Levi-zhan commented 1 year ago

@Levi-zhan , Could you try insert Q/DQ pair after Conv in the quantization toolkit, after that remove the final DQ in the graph using onnx graphsurgeon(https://github.com/NVIDIA/TensorRT/tree/main/tools/onnx-graphsurgeon). The graph should look like ...->Q->DQ->Conv->Q->output

Finally let's build the TRT engine with reformat free IO, set allowed output to INT8 (see sample https://github.com/NVIDIA/TensorRT/tree/main/samples/sampleIOFormats). Ideally the final conv can run in INT8-IN-INT8-OUT. Thanks!

I saw the code in the link you sent. In this example, the output classification of int8 format is directly used. But the model I use is more complex. The model has 40 conv layers for output results. For example, the output result of the conv layer in the first picture is the offset of the box coordinate xy. The second image conv layer is output to simmod. These all require that the input is of float type. In this case, "reformat free IO" is not supported,right?

AU6VoBzfAA xGw5Q0E8Vj

I don't know if this understanding is correct. Do you have any optimization suggestions? thank you

Levi-zhan commented 1 year ago

@ttyio

ttyio commented 1 year ago

@Levi-zhan , for the conv-exp pattern in the pic that you show, I doubt that we can maintain the accuracy if we insert extra q/dq between conv and exp. for the conv-sigmoid-* pattern, if we change to conv-sigmoid-q/dq-*, there will dangling dq node cannot optimized away. you can do an experiment to check the time change.

Levi-zhan commented 1 year ago

Thank you for your reply. I will try. I want to ask, under the mode of "conv-sigmoid-q/dq - *", will sigmod be fused with conv when Tensorrt generating engine? thank you

ttyio commented 1 year ago

@Levi-zhan , yes it is fused into conv, can be confirmed after enable kVERBOSE log level, thanks!

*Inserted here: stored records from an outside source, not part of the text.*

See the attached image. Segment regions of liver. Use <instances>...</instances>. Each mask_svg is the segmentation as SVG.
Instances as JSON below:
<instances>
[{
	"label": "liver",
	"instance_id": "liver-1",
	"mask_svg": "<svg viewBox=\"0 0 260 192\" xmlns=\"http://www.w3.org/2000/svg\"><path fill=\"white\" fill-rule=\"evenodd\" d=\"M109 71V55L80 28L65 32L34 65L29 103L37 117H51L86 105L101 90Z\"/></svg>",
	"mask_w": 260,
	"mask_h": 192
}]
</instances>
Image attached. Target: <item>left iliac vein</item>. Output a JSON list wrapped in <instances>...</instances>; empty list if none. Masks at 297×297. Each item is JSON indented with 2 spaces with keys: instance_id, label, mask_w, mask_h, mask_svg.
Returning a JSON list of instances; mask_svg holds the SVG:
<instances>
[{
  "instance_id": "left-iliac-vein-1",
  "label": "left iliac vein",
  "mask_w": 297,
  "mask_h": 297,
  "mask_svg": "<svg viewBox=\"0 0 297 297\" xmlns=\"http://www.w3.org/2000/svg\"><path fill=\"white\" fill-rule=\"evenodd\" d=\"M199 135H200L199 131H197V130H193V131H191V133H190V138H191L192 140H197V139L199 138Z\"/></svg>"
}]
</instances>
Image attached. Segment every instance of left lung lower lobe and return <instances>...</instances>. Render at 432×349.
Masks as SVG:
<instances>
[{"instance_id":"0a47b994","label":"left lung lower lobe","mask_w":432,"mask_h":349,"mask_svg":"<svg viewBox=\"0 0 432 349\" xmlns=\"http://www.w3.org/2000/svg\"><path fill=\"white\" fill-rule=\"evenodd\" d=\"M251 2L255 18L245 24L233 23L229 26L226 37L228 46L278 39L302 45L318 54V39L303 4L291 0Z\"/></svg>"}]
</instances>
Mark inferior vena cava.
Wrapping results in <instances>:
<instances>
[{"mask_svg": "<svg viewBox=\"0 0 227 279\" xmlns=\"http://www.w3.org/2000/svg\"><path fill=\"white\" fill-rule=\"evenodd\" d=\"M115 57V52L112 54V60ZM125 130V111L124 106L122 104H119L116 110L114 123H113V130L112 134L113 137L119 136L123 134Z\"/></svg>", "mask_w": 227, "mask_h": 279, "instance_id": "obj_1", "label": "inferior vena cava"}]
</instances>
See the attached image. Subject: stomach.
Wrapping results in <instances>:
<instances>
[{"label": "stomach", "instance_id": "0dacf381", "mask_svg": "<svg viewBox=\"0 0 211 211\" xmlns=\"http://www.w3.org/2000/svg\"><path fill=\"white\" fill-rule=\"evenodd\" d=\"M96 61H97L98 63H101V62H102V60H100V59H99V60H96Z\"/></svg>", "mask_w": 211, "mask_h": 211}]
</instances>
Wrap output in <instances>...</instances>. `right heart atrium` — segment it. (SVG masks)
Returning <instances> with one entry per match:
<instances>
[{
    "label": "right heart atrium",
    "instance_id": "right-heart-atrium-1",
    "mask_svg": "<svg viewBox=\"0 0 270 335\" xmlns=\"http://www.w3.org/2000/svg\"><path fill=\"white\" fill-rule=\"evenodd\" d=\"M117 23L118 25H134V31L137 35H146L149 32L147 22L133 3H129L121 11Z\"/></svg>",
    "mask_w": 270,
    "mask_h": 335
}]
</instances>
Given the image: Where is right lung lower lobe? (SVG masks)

Levi-zhan commented 1 year ago

I have modified the output of the model to the following figure, but sigmod is still not fused with conv。

image

Do you know why? thank you

ttyio commented 1 year ago

Hi @Levi-zhan , it also depends on the workload size. e.g, input channel, output channel. TRT has some heuristic before make the fusion decision. Could you provide onnx file only contains this subgraph for debug? thanks!

ttyio commented 1 year ago

closing since no activity for more than 3 weeks, pls reopen if you still have question, thanks!